Envoyer un élève au tableau et lui permettre , à lui ainsi qu’à tout un groupe de conserver la trace de ce passage me parait très interessant et porteur de sens. Cette trace, consultable à postériori, de façon individuelle ou collective, qui peut-etre laissée brute ou corrigée par le groupe et débatue avec le professeur me semble assez novatrice et j’ai toujours bien des difficultés à percevoir comment il est possible de réaliser ce type d’expérience sans outil numérique grande échelle en classe.
Si d’un coté, on voit bien le professseur magistral qui semble vous effrayer, de l’autre on peut entrevoir un travail de groupe que l’on peut construire et déconstruire à loisir, dont la base est la relation qui s’installe dans l’instant et la mémoire qui se garde dans le futur. Rien que pour cela je pense que la place du TBI dans l’enseignement est à repenser entièrement, autrement que par les prismes réducteurs du commerce et des logiciels préinstallés qui n’apportent pas tous les bénéfices attendus. Un autre point interessant qui va toujours dans le sens précédent est que l’on peut partir d’une base qui n’est pas vierge et l’alimenter par la suite, la différenciation peut se faire a-posteriori en proposant aux élèves, différents états d’avancement du travail en sauvegarde. Une base commune ( donc fédératrice) et un retour différent, me parait ainsi une piste à envisager aussi.
Je ne pense pas avoir fait le tour de la question mais simplement avoir ouvert la porte à certaines questions qu’il est légitime de se poser si l’on veut que le débat soit complet.
Je suis témoin, comme Luc, de la gabegie des manuels scolaires. À mon avis, le problème est aggravé par le fait que les enseignants se tournent en désespoir de cause vers le seul type de ressource autorisé, c’est-à-dire les manuels. Mais ils sont vite déçus du peu d’intérêt manifesté par les élèves.

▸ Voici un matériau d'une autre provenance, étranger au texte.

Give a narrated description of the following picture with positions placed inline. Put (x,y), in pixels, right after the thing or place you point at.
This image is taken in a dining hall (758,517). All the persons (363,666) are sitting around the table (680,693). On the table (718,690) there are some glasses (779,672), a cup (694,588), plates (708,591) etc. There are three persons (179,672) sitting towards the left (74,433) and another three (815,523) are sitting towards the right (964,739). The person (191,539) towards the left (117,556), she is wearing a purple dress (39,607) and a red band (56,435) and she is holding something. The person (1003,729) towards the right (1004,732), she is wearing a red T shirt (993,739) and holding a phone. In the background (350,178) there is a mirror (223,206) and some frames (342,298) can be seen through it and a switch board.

Je remercie David de nous faire part de cette étude, mais surtout d’un phénomène, la school improvement industry‘, que j’ignorais et que je trouve très très intéressant.

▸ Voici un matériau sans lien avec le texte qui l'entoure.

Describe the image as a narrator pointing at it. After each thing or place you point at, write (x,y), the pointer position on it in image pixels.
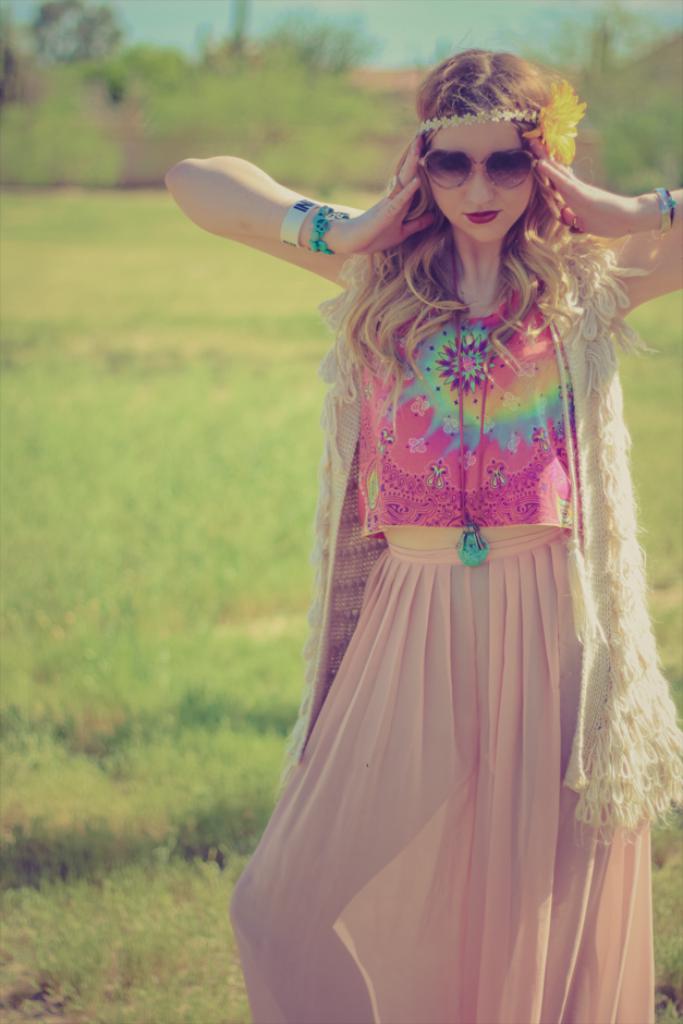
In this image I can see the person (351,702) wearing the pink and blue color dress (433,610). I can see the person (444,209) with the goggles (441,178). The person (448,167) is standing on the grass (132,691). In the background (396,13) I can see the trees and the sky (406,4).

La réaction d’Olivier témoigne d’une belle réflexion pédagogique. En soi, cela justifie l’utilisation du tableau blanc interactif dans la mesure où il permet à l’enseignant de progresser dans sa pratique. À la condition qu’il sache faire preuve de pareille lucidité. Je suis d’accord avec Olivier quant à l’importance du support numérique. Cependant, ce support peut très bien être assumé par l’ordinateur portable du professeur (la plupart des modèles utilisés au Québec nécessitent le branchement à un ordinateur et à un projecteur multimédia). Tout réside bien sûr dans la maîtrise de l’utilisateur. Mais puisqu’on s’écarte du sujet de ce billet, je renvoie ici à la discussion sur les TBI dans cet autre billet.